Impacts of biasing schemes in the one-loop integrated perturbation theory

TL;DR

This paper analytically examines how different biasing schemes influence the clustering of large-scale structure tracers in the weakly nonlinear regime using one-loop integrated perturbation theory, highlighting model-dependent effects.

Contribution

It introduces formulae for renormalized bias functions across various physically motivated Lagrangian bias schemes within the one-loop integrated perturbation theory framework.

Findings

Bias models cause a few percent variation in power spectra and correlation functions.

Scale-dependent bias amplitude is affected by primordial non-Gaussianity and bias model details.

Theoretical uncertainties in bias modeling can impact cosmological parameter constraints.

Abstract

The impact of biasing schemes on the clustering of tracers of the large-scale structure is analytically studied in the weakly nonlinear regime.
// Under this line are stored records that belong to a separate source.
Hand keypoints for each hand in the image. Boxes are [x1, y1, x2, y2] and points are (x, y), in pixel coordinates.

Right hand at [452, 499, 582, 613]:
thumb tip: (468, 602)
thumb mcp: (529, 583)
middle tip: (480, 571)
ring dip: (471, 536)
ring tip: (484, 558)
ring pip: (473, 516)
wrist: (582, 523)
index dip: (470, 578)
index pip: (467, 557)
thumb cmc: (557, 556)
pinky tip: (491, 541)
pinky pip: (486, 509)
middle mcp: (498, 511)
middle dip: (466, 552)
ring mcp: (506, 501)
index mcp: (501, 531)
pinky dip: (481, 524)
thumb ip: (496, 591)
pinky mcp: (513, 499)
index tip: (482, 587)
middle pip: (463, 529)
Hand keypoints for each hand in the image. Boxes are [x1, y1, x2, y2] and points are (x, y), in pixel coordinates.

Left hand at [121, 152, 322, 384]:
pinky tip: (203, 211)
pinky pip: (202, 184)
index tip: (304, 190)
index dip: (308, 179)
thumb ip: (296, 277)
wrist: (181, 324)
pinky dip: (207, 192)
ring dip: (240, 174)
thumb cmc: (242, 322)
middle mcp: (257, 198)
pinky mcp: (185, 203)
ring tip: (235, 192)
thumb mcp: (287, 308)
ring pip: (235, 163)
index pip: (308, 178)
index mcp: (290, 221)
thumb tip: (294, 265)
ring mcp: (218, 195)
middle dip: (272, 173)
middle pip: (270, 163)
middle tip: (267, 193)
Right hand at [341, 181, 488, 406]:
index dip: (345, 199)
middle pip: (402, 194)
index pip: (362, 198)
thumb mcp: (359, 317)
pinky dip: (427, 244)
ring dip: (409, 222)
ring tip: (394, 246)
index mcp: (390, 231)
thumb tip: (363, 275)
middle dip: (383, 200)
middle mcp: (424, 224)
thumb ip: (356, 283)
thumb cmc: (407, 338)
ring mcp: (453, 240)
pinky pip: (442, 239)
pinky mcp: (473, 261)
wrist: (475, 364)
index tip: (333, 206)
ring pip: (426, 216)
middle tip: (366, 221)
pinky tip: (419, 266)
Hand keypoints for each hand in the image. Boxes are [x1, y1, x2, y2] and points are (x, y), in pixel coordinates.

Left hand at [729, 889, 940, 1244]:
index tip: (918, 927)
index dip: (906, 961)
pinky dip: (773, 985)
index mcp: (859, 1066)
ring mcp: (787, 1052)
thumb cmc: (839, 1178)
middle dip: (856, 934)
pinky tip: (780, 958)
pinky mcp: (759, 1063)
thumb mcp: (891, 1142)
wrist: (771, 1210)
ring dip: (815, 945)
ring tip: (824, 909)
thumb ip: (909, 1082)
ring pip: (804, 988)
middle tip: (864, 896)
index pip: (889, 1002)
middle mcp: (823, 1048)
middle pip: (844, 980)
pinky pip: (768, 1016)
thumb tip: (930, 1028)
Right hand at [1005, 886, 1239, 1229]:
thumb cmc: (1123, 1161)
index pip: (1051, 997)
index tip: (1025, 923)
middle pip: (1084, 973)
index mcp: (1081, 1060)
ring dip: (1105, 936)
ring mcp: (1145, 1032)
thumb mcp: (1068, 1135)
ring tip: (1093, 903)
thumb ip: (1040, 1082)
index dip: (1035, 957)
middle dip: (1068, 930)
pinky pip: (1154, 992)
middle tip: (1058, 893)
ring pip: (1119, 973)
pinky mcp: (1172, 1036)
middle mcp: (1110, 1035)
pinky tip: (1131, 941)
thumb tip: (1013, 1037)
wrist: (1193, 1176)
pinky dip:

For this purpose, we use the one-loop approximation of the integrated perturbation theory together with the renormalized bias functions of various, physically motivated Lagrangian bias schemes. These include the halo, peaks and excursion set peaks model, for which we derive useful formulae for the evaluation of their renormalized bias functions. The shapes of the power spectra and correlation functions are affected by the different bias models at the level of a few percent on weakly nonlinear scales. These effects are studied quantitatively both in real and redshift space. The amplitude of the scale-dependent bias in the presence of primordial non-Gaussianity also depends on the details of the bias models. If left unaccounted for, these theoretical uncertainties could affect the robustness of the cosmological constraints extracted from galaxy clustering data.